A young enlisted soldier asked about eventually training in conventional warfare. Mullen said the force is “somewhat frustrated” right now when it comes to combined arms training, and he acknowledged that the Army will not be able to begin training sufficiently in its conventional warfighting tasks until soldiers can spend about two years at home station after a deployment.
“What we’re worried about is that skills that are associated with that are clearly atrophied, because we’re not doing it. We know we’ve got to get back to it. It’s gong to take us a while,” Mullen said, estimating that it could take as long as four years to get to that point.
A specialist asked what the admiral would like to see happen during the next year in Iraq. Mullen replied that he hopes for further gains in politics, economics and security. He said he has been encouraged by recent political gains, which he called key to the successful stabilization of the country.
“The politics is what’s got to work,” he said, noting that political progress is enabled by security gains.
The status-of-forces agreement between the U.S. and Iraqi governments needs to be finalized, and upcoming fall provincial elections need to be held successfully, he said. The fact that the United Arab Emirates, Jordan and Bahrain have announced in the past two weeks that that they will send ambassadors to Baghdad is a positive sign, he added.
“We’re by no means done, but we’ve come a long way because of the success of the surge,” Mullen said.
One hot topic for the Army touched on by a specialist is the service’s practice of “stop-loss,” or not allowing a soldier to leave the service at the end of his contract because of unit requirements.
The specialist asked pointedly if stop-loss is going away, and the chairman answered simply: “No.”
After some laughter, the chairman voiced his opinion of the practice. “I’d like to see stop-loss go away tomorrow if I could,” Mullen said, but current troop levels make it critical to maintaining unit integrity in the war.
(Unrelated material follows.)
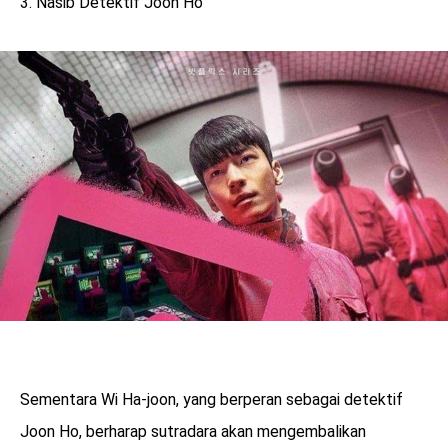
3. Nasib Detektif Joon Ho
Sementara Wi Ha-joon, yang berperan sebagai detektif
Joon Ho, berharap sutradara akan mengembalikan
About 12,000 soldiers have not been allowed to leave at the end of their contracts, Mullen said. That number will grow over the next few years, he said, and will continue to grow until the Army grows its numbers. Given the current needs and troop strength, Mullen said, he doesn’t see an end soon to the stop-loss policy.
Mullen also was asked about the quality of Army barracks.
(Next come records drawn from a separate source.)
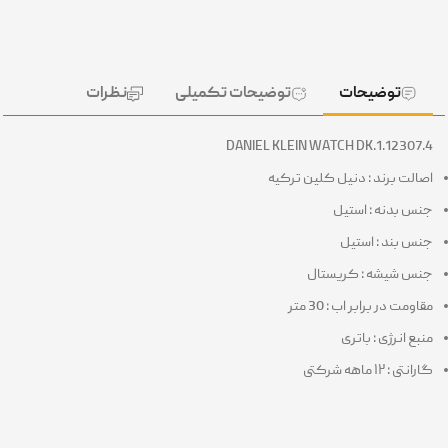
توضیحات
توضیحات تکمیلی
نظرات
DANIEL KLEIN WATCH DK.1.12307.4
اصالت برند : دنیل کلین ترکیه
جنس بدنه : استیل
جنس بند : استیل
جنس شیشه : کریستال
مقاومت در برابر اب : 30 متر
منبع انرژی : باتری
گارانتی : ۱۲ ماهه شرکتی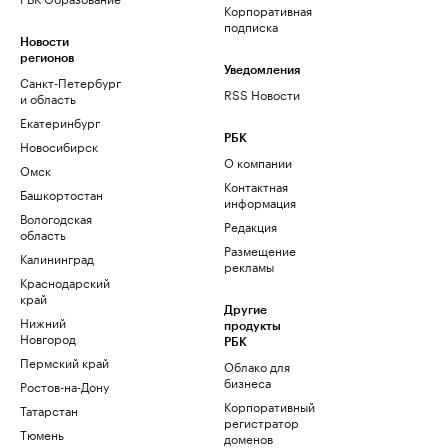
Корпоративная
подписка
Новости
регионов
Уведомления
Санкт-Петербург
RSS Новости
и область
Екатеринбург
РБК
Новосибирск
О компании
Омск
Контактная
Башкортостан
информация
Вологодская
Редакция
область
Размещение
Калининград
рекламы
Краснодарский
край
Другие
Нижний
продукты
Новгород
РБК
Пермский край
Облако для
бизнеса
Ростов-на-Дону
Корпоративный
Татарстан
регистратор
Тюмень
доменов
“We have a history … of not investing well enough in our barracks. And the message I get from you and many others is that’s not going to work for much longer” he said. “We’ve got an awful lot of money poised to invest in barracks over the next four to five years. That doesn’t help you with where you’re living right now, and I understand that.”
The chairman said the Army is going to have to build and continue to invest in the care of its living quarters.
After the all-hands meeting, the chairmen spent the morning talking with various levels of leaders in roundtable discussions and at a working lunch. He followed that up with a visit to the Wounded Warrior Brigade here. There, he visited social workers in the clinic, as well as troops and staff. Nearly 800 soldiers are in the brigade, which cares for troops who require longer-term medical care than their units can facilitate.
Afterward, Mullen saw first-hand the latest in computer-generated, scenario-driven leadership-development training at the Battle Command Training Center. The multi-million-dollar complex of 10 buildings offers the latest in Army technology aimed at helping leaders work through decision-making scenarios, as well as access sensitive and classified tactics that are fed from the battlefield to the center. Commanders can use the data to drive training scenarios for their units before deploying.
He rounded out the day by visiting the oldest and newest barracks on post, talking with soldiers in each and surveying their living conditions.